═══ RECORDS FOR THE EXERCISE ═══

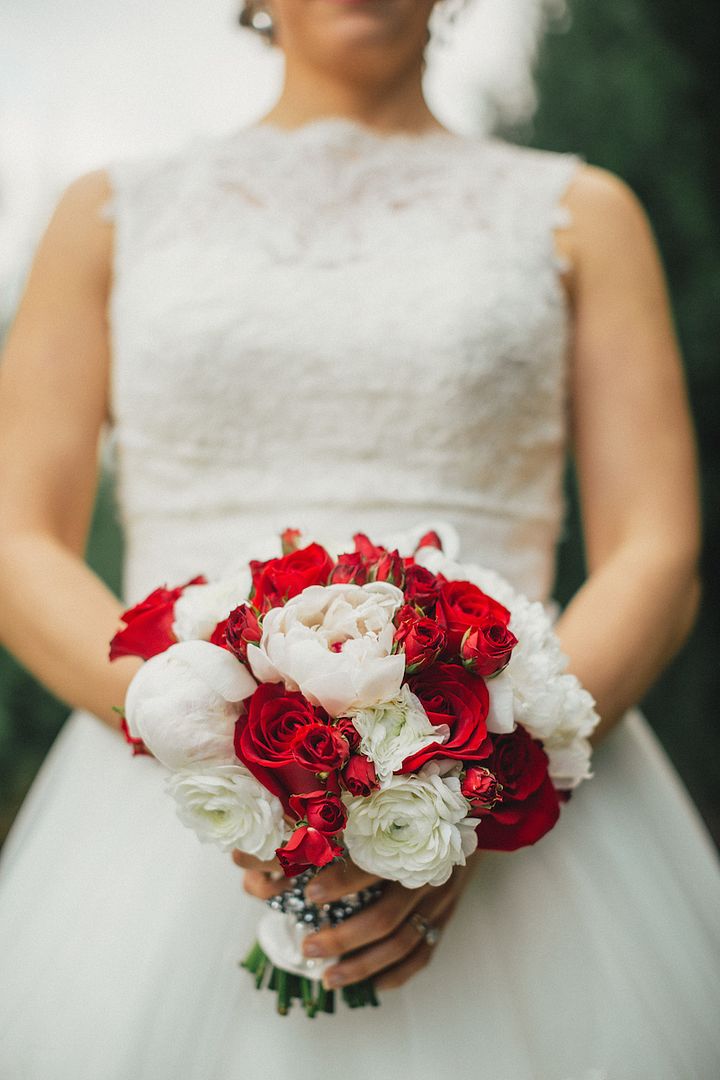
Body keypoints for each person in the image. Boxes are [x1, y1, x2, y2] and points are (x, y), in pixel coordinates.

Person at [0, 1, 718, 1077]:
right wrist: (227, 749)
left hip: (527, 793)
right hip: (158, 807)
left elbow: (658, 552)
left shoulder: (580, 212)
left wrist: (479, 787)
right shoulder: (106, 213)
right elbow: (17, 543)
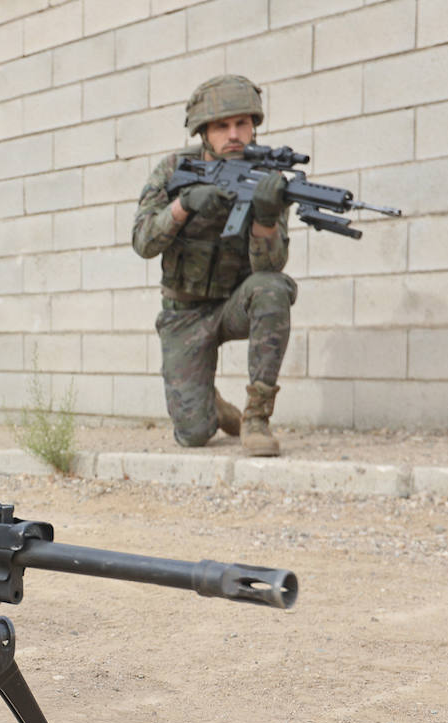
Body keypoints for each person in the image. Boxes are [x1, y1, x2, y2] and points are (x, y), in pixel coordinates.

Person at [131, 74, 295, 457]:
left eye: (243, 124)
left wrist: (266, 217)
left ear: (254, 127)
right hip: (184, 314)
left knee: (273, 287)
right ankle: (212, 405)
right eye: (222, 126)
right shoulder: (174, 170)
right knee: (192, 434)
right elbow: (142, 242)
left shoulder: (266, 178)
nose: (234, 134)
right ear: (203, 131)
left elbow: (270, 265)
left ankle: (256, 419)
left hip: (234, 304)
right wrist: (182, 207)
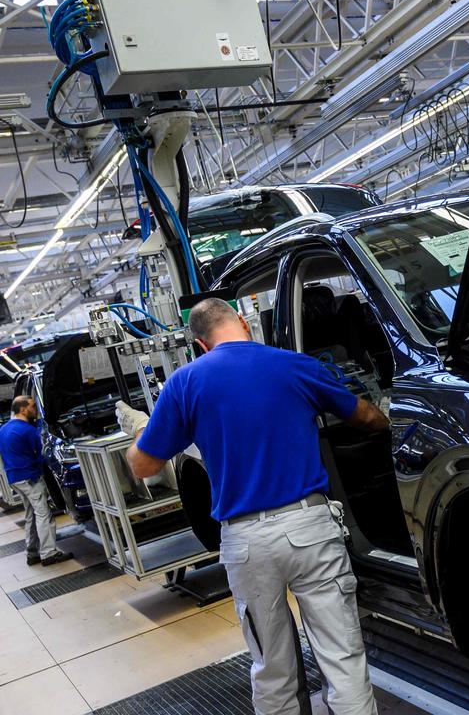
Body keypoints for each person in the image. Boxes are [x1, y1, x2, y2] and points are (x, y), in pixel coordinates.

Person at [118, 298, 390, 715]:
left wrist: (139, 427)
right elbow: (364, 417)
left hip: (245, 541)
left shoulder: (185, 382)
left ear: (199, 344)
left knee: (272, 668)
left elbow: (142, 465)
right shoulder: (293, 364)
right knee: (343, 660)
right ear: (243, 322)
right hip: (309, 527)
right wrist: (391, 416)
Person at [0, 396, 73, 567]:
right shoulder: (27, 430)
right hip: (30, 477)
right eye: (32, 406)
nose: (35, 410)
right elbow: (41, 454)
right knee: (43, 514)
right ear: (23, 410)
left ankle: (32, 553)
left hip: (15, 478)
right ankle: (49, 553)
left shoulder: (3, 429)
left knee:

═══

» TASK
Transcribe the listing verbatim, pictures excluded.

» FINISHED TASK
Body keypoints for each person in the image. Boxes are [x1, y1, x2, y2] and points are (x, y), in pixel coordinates.

Person at [0, 1, 718, 1077]:
right wrist: (227, 749)
left hip: (527, 793)
right hip: (158, 807)
left elbow: (658, 552)
left shoulder: (580, 212)
left wrist: (479, 787)
right shoulder: (106, 213)
right elbow: (17, 543)
Body keypoints for each person in the image. Boxes are [x1, y1, x2, y2] and points are (x, y), in pixel coordinates.

Person at [131, 74, 295, 457]:
left eye: (243, 124)
left wrist: (266, 217)
left ear: (254, 127)
right hip: (184, 314)
left knee: (273, 287)
right ankle: (212, 405)
right eye: (222, 126)
right shoulder: (174, 170)
right knee: (192, 434)
right elbow: (142, 242)
left shoulder: (266, 178)
nose: (234, 134)
right ear: (203, 131)
left elbow: (270, 265)
left ankle: (256, 419)
left hip: (234, 304)
right wrist: (182, 207)
Body keypoints for each person in the image. Boxes are [x1, y1, x2, y2] and points are (x, y), in pixel coordinates.

Person at [118, 298, 390, 715]:
left wrist: (139, 427)
right elbow: (364, 417)
left hip: (245, 541)
left shoulder: (185, 382)
left ear: (199, 344)
left knee: (272, 668)
left elbow: (142, 465)
right shoulder: (293, 364)
right knee: (343, 660)
right ear: (243, 322)
right hip: (309, 527)
right wrist: (391, 416)
Person at [0, 396, 73, 567]:
right shoulder: (27, 430)
right hip: (30, 477)
right eye: (32, 406)
nose: (35, 410)
right elbow: (41, 454)
right knee: (43, 514)
right ear: (23, 410)
left ankle: (32, 553)
left hip: (15, 478)
right ankle: (49, 553)
left shoulder: (3, 429)
left knee:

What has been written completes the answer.